▸ Aufgabenstellung A:
Beantworten Sie anhand des Interviews mit Doris Hummer die folgenden Fragen:
(i) Seit welchem Jahr ist Doris Hummer Präsidentin der Wirtschaftskammer Oberösterreich?
(ii) Welches Land schwächelt laut Doris Hummer nach wie vor gravierend?
(iii) Wie hoch ist die Exportquote für Deutschland momentan?
▸ Aufgabenstellung B: Übertragen Sie diesen Satz aus dem Interview mit Doris Hummer ins Englische: „In Österreich geht es uns überraschenderweise gut, Deutschland schwächelt nach wie vor gravierend.“
▸ Aufgabenstellung C: Schreiben Sie aus dem Interview mit Doris Hummer alles von „Hummer: „Europa darf“ bis hinunter zu „es Ihrer Firma?“ neu und ersetzen Sie dabei „Landesrätin“ durch „Landesministerin“.

▸ Vorliegender Text:
==================================================

Hummer: „Europa darf sich nicht abhängen lassen“
Wirtschaftskammerpräsidentin Doris Hummer
Doris Hummer ist Unternehmerin (Domico ist Spezialist für Dach-, Wand- und Fassadensysteme) und seit 2017 Präsidentin der Wirtschaftskammer Oberösterreich. Von 2009 bis 2015 war die 52-Jährige Landesrätin für Frauen und Jugend, Bildung, Forschung und Wissenschaft. In ihren jungen Jahren war sie unter anderem Vorsitzende der Katholischen Hochschulgemeinde und der Jungen Wirtschaft.
KURIER: Wie geht es Ihrer Firma?
Doris Hummer: Ich bin Bauzulieferindustrie und damit abhängig von den Investitionen der Industrie- und der Gewerbebetriebe. In Österreich geht es uns überraschenderweise gut, Deutschland schwächelt nach wie vor gravierend. Dort fehlen die Großinvestitionen. Das spüren wir.
Wie hoch ist die Exportquote für Deutschland?
Normalerweise um die 60 Prozent, momentan sind es 40 Prozent.

==================================================

▸ Bereitgestellte Zeilen:
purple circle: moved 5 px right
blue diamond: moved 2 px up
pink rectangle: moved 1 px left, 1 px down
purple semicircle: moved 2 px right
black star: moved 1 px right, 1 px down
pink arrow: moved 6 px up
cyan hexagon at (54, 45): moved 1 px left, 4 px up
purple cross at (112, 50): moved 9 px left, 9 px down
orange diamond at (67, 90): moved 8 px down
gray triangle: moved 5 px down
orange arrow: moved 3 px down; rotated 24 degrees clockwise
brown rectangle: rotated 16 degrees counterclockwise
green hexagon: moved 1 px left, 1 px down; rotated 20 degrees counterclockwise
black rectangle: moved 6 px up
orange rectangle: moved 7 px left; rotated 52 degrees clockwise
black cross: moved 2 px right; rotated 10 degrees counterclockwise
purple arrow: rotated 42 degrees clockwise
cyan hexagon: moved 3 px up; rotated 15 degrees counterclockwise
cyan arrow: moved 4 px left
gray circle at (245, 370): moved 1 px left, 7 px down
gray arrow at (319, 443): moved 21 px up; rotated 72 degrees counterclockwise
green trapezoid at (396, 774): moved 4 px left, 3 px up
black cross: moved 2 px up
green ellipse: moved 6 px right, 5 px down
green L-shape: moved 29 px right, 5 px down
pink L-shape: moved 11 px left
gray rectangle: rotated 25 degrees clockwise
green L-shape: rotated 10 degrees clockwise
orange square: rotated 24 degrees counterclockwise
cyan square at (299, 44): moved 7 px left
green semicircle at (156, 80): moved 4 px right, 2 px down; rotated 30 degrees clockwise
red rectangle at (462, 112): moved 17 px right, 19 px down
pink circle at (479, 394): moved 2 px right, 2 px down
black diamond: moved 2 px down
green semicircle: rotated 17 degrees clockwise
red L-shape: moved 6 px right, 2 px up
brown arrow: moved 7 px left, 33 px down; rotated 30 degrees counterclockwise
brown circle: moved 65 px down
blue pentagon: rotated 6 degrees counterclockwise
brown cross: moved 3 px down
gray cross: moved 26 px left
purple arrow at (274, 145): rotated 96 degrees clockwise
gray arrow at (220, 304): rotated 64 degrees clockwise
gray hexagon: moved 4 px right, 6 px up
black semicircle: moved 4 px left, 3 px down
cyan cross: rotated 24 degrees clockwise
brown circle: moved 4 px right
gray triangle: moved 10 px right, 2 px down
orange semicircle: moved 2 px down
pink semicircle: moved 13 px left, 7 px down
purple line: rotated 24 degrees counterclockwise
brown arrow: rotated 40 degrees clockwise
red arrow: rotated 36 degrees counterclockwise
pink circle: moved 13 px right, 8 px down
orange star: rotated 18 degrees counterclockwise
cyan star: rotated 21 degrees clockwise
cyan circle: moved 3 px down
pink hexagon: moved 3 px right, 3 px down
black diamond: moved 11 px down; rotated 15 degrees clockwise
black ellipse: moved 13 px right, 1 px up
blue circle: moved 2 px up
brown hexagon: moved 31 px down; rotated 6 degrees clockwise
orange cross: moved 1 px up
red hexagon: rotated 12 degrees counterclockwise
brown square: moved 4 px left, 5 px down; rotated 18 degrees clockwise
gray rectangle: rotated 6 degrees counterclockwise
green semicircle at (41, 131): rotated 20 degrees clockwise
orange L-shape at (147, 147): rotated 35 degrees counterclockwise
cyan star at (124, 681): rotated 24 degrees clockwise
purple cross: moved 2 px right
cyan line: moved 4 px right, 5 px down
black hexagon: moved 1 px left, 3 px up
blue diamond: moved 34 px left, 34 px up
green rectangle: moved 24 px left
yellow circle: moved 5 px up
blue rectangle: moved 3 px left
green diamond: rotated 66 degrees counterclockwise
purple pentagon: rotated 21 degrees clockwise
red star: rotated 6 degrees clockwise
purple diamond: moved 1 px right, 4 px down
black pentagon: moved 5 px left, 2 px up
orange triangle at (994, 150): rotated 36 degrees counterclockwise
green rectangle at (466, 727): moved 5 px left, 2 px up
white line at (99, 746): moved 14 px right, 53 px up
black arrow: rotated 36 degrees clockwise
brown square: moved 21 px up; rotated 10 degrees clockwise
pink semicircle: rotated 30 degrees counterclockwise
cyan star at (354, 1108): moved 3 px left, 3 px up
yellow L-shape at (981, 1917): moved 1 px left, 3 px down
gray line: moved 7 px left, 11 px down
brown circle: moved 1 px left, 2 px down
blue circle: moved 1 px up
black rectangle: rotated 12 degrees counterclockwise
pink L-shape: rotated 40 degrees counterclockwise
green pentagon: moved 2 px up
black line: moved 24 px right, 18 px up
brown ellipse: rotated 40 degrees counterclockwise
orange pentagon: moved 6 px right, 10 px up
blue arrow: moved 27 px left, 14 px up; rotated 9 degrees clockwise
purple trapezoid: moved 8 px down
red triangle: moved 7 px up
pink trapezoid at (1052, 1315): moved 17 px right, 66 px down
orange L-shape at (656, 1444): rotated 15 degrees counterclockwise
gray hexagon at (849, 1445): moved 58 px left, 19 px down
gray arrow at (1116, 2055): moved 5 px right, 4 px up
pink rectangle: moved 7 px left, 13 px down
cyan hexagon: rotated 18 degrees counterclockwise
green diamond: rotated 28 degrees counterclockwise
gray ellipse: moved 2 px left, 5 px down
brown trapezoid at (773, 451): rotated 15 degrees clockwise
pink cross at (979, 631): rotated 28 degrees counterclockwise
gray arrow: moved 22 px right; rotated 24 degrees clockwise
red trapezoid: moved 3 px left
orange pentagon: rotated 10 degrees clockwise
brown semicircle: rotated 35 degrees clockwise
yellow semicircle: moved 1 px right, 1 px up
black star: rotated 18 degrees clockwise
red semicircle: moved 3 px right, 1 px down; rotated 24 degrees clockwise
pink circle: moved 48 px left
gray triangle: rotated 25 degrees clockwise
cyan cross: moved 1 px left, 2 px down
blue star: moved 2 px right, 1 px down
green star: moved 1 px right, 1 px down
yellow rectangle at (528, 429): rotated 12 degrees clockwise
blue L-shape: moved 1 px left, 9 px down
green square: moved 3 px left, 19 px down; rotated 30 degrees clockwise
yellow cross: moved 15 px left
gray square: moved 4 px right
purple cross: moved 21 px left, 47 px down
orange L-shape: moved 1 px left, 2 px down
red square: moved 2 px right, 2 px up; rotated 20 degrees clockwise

==================================================

▸ Lösung A:
(i) Seit 2017.
(ii) Deutschland.
(iii) 40 Prozent.

▸ Lösung B: In Austria, we are surprisingly doing well, while Germany is still struggling badly.

▸ Lösung C:
Hummer: „Europa darf sich nicht abhängen lassen“
Wirtschaftskammerpräsidentin Doris Hummer
Doris Hummer ist Unternehmerin (Domico ist Spezialist für Dach-, Wand- und Fassadensysteme) und seit 2017 Präsidentin der Wirtschaftskammer Oberösterreich. Von 2009 bis 2015 war die 52-Jährige Landesministerin für Frauen und Jugend, Bildung, Forschung und Wissenschaft. In ihren jungen Jahren war sie unter anderem Vorsitzende der Katholischen Hochschulgemeinde und der Jungen Wirtschaft.
KURIER: Wie geht es Ihrer Firma?